----- EXCERPT

The burn was at most only a few yards wide, and at its deepest just a few feet. On the occasion, I don’t believe it was a powerful torrent, but I genuinely believe that there was an outside chance I could have drowned as a result of panic. However, in the event, I was pulled from the water by Robert Heron (remember him?). Possibly other hands assisted but at the time I believed that Robert had saved my life. Indeed, there is a sense in which something of that belief lingers yet.

Why there were pupils attending the adjacent primary school at a time when I and my group of friends were free to be playing I cannot now say, but that’s how it was. So I was carried – by ankles and wrists, like some slaughtered beast – through the gate and into the playground, with a throng of attendant weans joyfully singing “Onward Christian Soldiers”, which, oddly enough, seemed not at all inappropriate at the time.

----------
----- COLLECTED MATERIAL

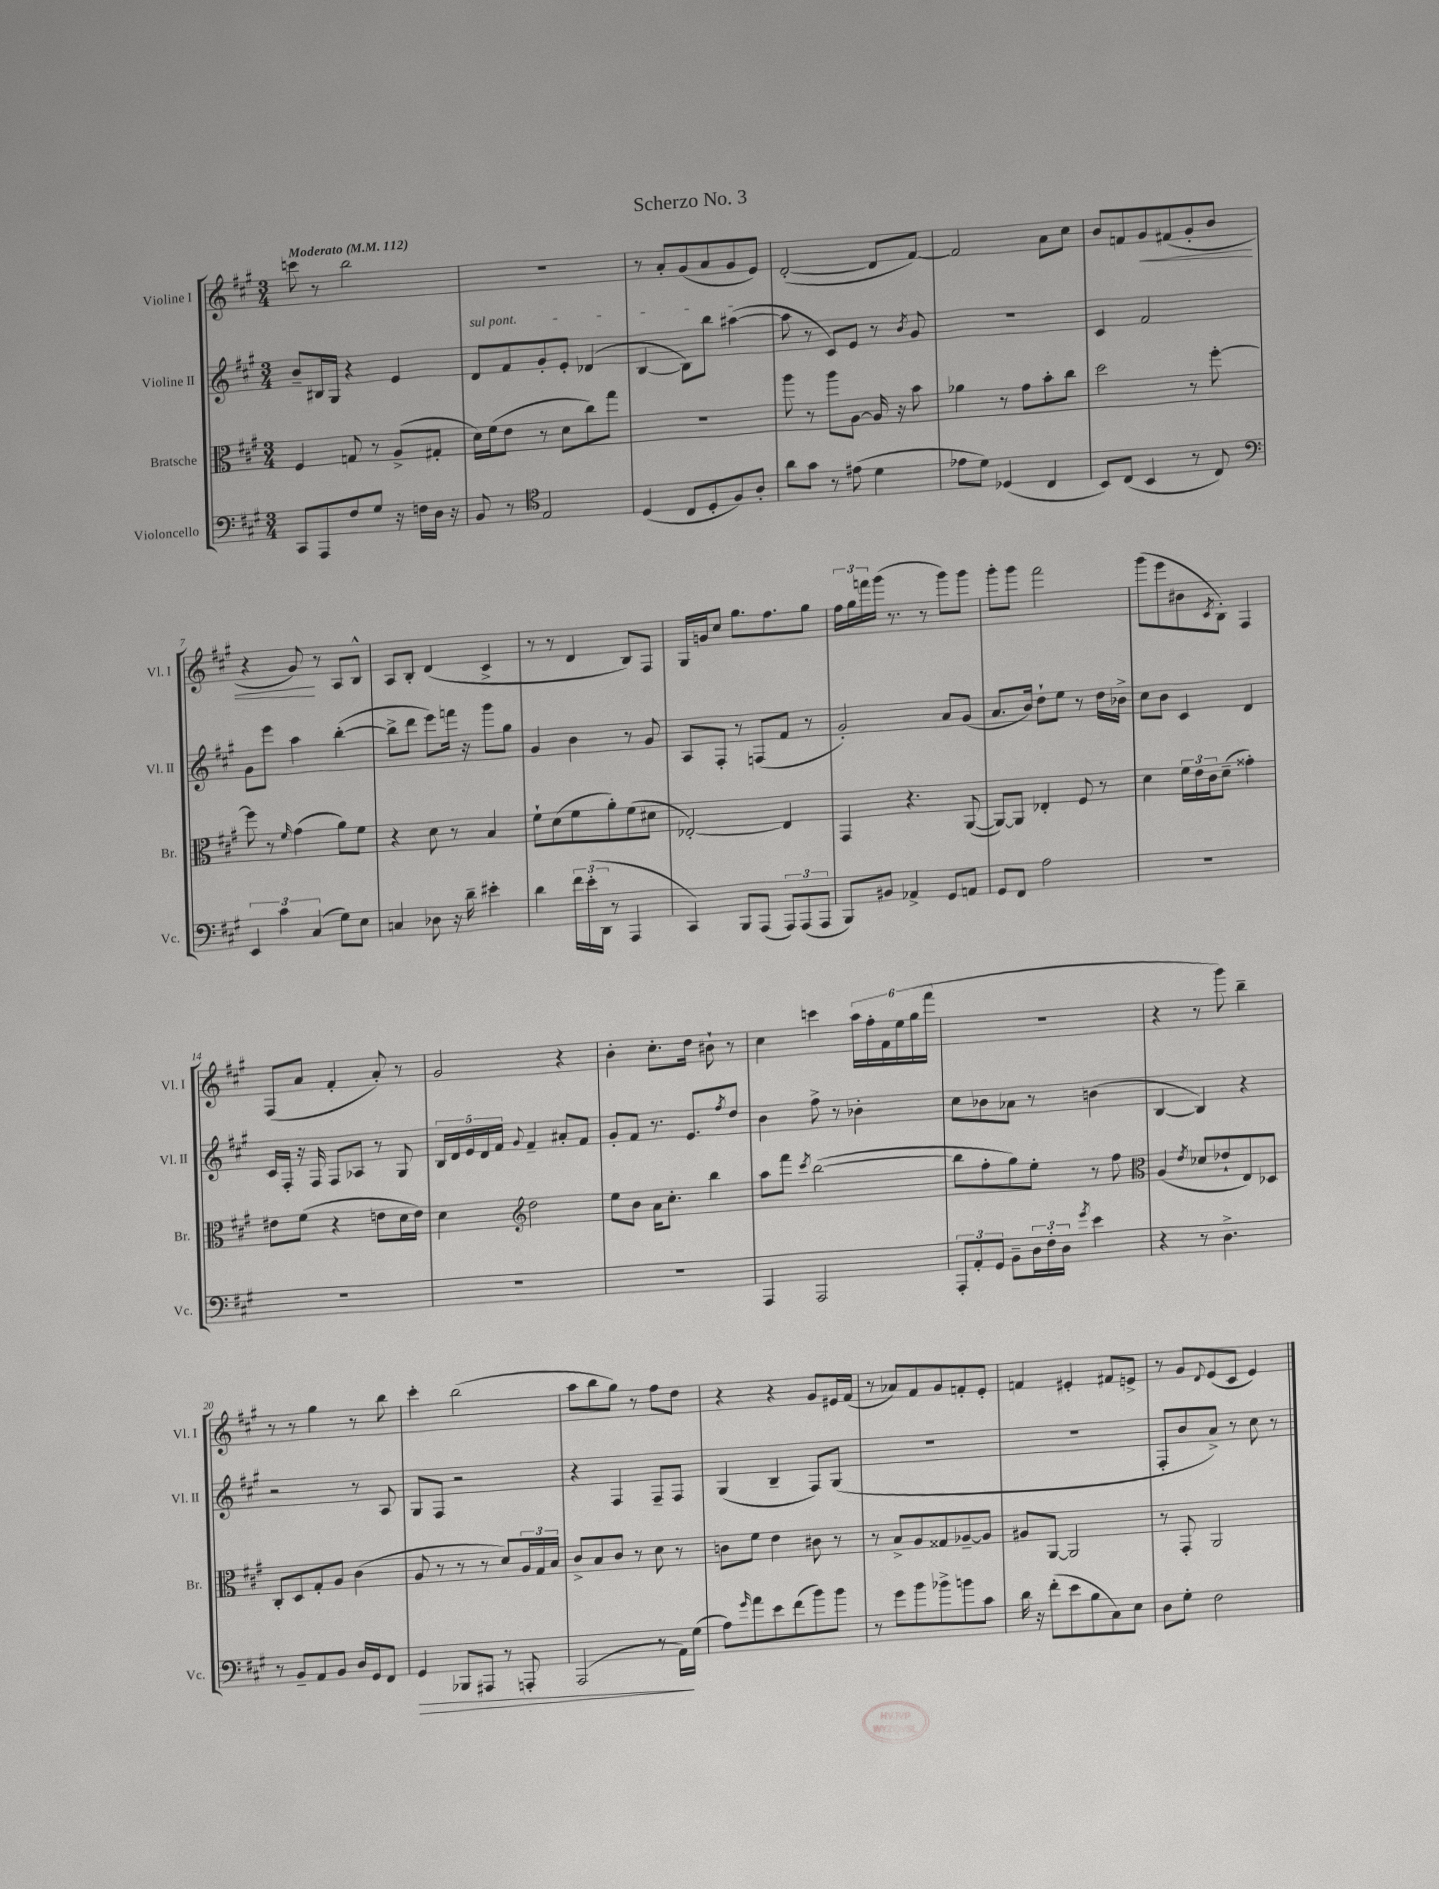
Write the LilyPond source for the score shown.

----------

§ **WHAT TO WORK ON**:
(1) Answer these about the story of the fall into the burn:
(a) At its widest, how wide was the burn?
(b) Who pulled the writer out of the water?
(c) What song did the crowd of children sing in the playground?
(2) Write the next part of the story about the fall into the burn, picking up after its last sentence.
You won't need the listing for this.

§ **TASK RESULTS**:
(1)
(a) A few yards at most.
(b) Robert Heron.
(c) "Onward Christian Soldiers".

(2)
Dripping wet and badly shaken I was handed over to the school janitor, who, in turn, delivered me to the nearby door of my Gran’s house. Aunt Cathie took over and I was comforted, warmed and given dry clothing. Robert, who remained in attendance, was given enthusiastic and grateful credit for his lifesaving role.

*          *          *

My Dad’s experience – the actual circumstances of his immersion, as it were, I was never told, or do not recall. They are, anyhow, irrelevant.

During the Second World War my father was serving aboard the Royal Naval aircraft carrier H.M.S. Ark Royal when it was torpedoed. He spent some hours adrift, floating in the Mediterranean in a lifejacket. I’ve often wondered if the experience reminded him of the time he fell into the Haldane Burn, but it never occurred to me to ask him while he was alive.

*          *          *

On the third finger of my right hand I’m wearing my Gran’s gold wedding ring. She and my grandfather were married in a house just a short distance from where I am writing this. That was a hundred years ago.

I imagine there’s a very good chance that she was wearing that ring on the occasion of my father’s conception.

On my right wrist I’m wearing a gold watch with Roman numerals. My Dad was wearing it when he died.

In some strange, symbolic way, these few inches, from finger to wrist, may be thought of as a representation of the span of his life.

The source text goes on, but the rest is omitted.